Records to use
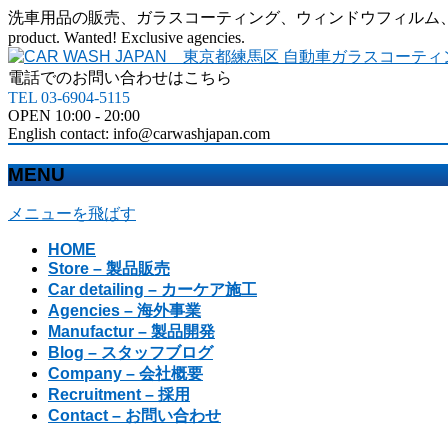
洗車用品の販売、ガラスコーティング、ウィンドウフィルム、カーラッピングなど、カ
product. Wanted! Exclusive agencies.
電話でのお問い合わせはこちら
TEL 03-6904-5115
OPEN 10:00 - 20:00
English contact: info@carwashjapan.com
MENU
メニューを飛ばす
HOME
Store – 製品販売
Car detailing – カーケア施工
Agencies – 海外事業
Manufactur – 製品開発
Blog – スタッフブログ
Company – 会社概要
Recruitment – 採用
Contact – お問い合わせ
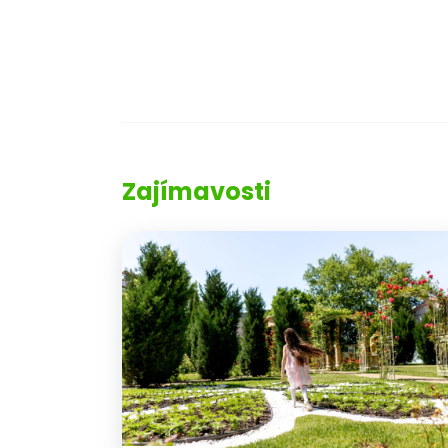
Zajímavosti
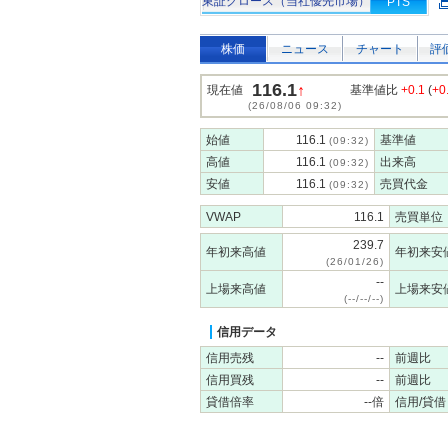
東証グロース（当社優先市場）
PTS
株価
ニュース
チャート
評
116.1
↑
現在値
基準値比
+0.1
(
+0
(26/08/06 09:32)
始値
116.1
基準値
(09:32)
高値
116.1
出来高
(09:32)
安値
116.1
売買代金
(09:32)
VWAP
116.1
売買単位
239.7
年初来高値
年初来安
(26/01/26)
--
上場来高値
上場来安
(--/--/--)
信用データ
信用売残
--
前週比
信用買残
--
前週比
貸借倍率
--倍
信用/貸借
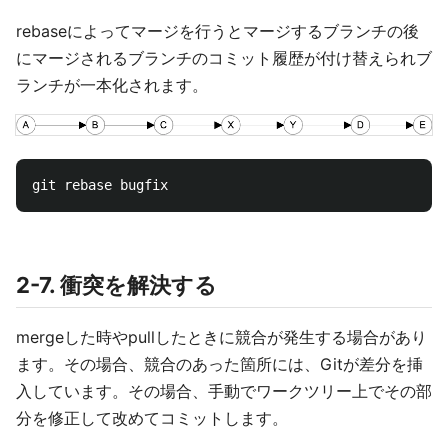
rebaseによってマージを行うとマージするブランチの後
にマージされるブランチのコミット履歴が付け替えられブ
ランチが一本化されます。
2-7. 衝突を解決する
mergeした時やpullしたときに競合が発生する場合があり
ます。その場合、競合のあった箇所には、Gitが差分を挿
入しています。その場合、手動でワークツリー上でその部
分を修正して改めてコミットします。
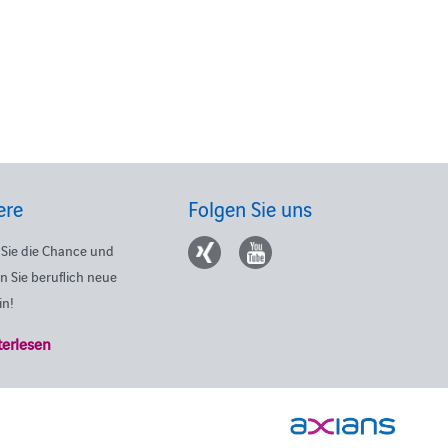
ere
Folgen Sie uns
Sie die Chance und
n Sie beruflich neue
in!
terlesen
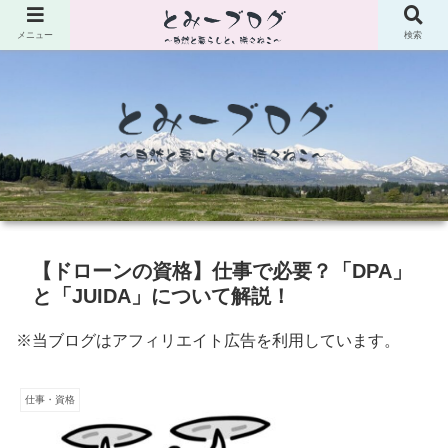
メニュー
検索
【ドローンの資格】仕事で必要？「DPA」
と「JUIDA」について解説！
※当ブログはアフィリエイト広告を利用しています。
仕事・資格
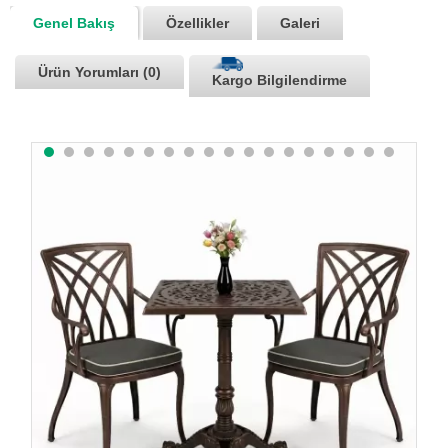
Genel Bakış
Özellikler
Galeri
Ürün Yorumları (0)
Kargo Bilgilendirme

Work to complete
Each entry must be set down word for word; no image may be carried over.

Answer box
洗車用品の販売、ガラスコーティング、ウィンドウフィルム、カーラッピングなど、カ
product. Wanted! Exclusive agencies.
電話でのお問い合わせはこちら
TEL 03-6904-5115
OPEN 10:00 - 20:00
English contact: info@carwashjapan.com
MENU
メニューを飛ばす
HOME
Store – 製品販売
Car detailing – カーケア施工
Agencies – 海外事業
Manufactur – 製品開発
Blog – スタッフブログ
Company – 会社概要
Recruitment – 採用
Contact – お問い合わせ
Zajímavosti
東証グロース（当社優先市場）
PTS
株価
ニュース
チャート
評
116.1
↑
現在値
基準値比
+0.1
(
+0
(26/08/06 09:32)
始値
116.1
基準値
(09:32)
高値
116.1
出来高
(09:32)
安値
116.1
売買代金
(09:32)
VWAP
116.1
売買単位
239.7
年初来高値
年初来安
(26/01/26)
--
上場来高値
上場来安
(--/--/--)
信用データ
信用売残
--
前週比
信用買残
--
前週比
貸借倍率
--倍
信用/貸借
rebaseによってマージを行うとマージするブランチの後
にマージされるブランチのコミット履歴が付け替えられブ
ランチが一本化されます。
2-7. 衝突を解決する
mergeした時やpullしたときに競合が発生する場合があり
ます。その場合、競合のあった箇所には、Gitが差分を挿
入しています。その場合、手動でワークツリー上でその部
分を修正して改めてコミットします。
ere
Folgen Sie uns
Sie die Chance und
n Sie beruflich neue
in!
terlesen
メニュー
検索
【ドローンの資格】仕事で必要？「DPA」
と「JUIDA」について解説！
※当ブログはアフィリエイト広告を利用しています。
仕事・資格
Genel Bakış
Özellikler
Galeri
Ürün Yorumları (0)
Kargo Bilgilendirme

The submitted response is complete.